Kundenservice auf Deutsch
Die
Europäische Kommission will, dass Reiseunternehmen ihren Kundendienst in allen
Sprachen anbieten, in denen sie auch Buchungen vornehmen. Bietet beispielsweise
eine spanische Fluggesellschaft ihre Flüge auf einer deutschsprachigen Webseite
an, soll auch der Kundendienst auf Deutsch antworten.
8.
Beschwerden einfach einreichen können
Einige
Reiseveranstalter verstecken regelrecht die Möglichkeit, eine Beschwerde einzureichen.

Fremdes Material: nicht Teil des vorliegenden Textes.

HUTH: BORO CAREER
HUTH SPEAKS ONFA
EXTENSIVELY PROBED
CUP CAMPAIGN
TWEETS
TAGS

Die Kommission will, dass
Online-Formulare leichter zugänglich gemacht werden müssen.
9.
Auszahlungspflicht für Reise-Gutscheine
Für Pauschalreisen will die Kommission strenge Bedingungen
für Gutscheine festlegen, die im Falle einer Stornierung angeboten werden. Die
Gutscheine sollen mindestens 12 Monate gültig sein. Nach Ablauf dieser Frist
soll der Reisende Anspruch auf Erstattung des Geldes haben. Während der
Laufzeit sollen die Gutscheine auch gegen eine Insolvenz des Veranstalters
abgesichert sein.
Es
soll jedoch wie bisher gelten: Reisende können Gutscheine auch ablehnen und
sofort ihr Geld zurückverlangen.
10.
Besserer Schutz in Ausnahmesituationen
Während
der Corona-Pandemie kam es zu einem Chaos unterschiedlicher nationaler
Reisevorschriften. Dies führte z. B. dazu, dass Reisen wegen strenger
Vorschriften im Aufenthaltsland nicht angetreten werden durften, die Kosten
aber vom Reiseveranstalter nicht erstattet wurden, weil im Land des Flughafens
weniger strenge Vorschriften galten. Die Kommission möchte eine
verbraucherfreundlichere Regelung einführen.
Europäisches
Verbraucherzentrum erkennt Fortschritt an
Karolina
Wojtal sieht in den Reformvorhaben ein positives Signal: „Vor der Europawahl im
Juni scheinen EU-Kommission und Europaparlament den Verbraucherschutz-Turbo
zünden zu wollen. Viele ihrer Vorhaben könnten die Rechte der Verbraucherinnen
und Verbraucher tatsächlich stärken.“
Im
Reisebereich bemängelt die Co-Leiterin des Europäischen Verbraucherzentrums
jedoch, dass zwei große Gesetzeslücken bestehen bleiben:
„Fluggäste
bleiben im Falle einer Insolvenz der Fluggesellschaft weiterhin ungeschützt
und können viel Geld verlieren. Womöglich droht dies bereits im März, denn dann
wird Air Malta den Betrieb einstellen.“
Auch
bei der Mitnahme des Gepäcks an Bord von Flugzeugen sind Reisende wohl auch in
Zukunft ungeschützt: „Die Fluggesellschaften sollen weiterhin eigene Größen-
und Gewichtsbeschränkungen für das Handgepäck festlegen dürfen. Wer mit
verschiedenen Airlines fliegt, wird oft von unterschiedlichen Regelungen
überrascht und muss nachzahlen“, kritisiert die Verbraucherschützerin.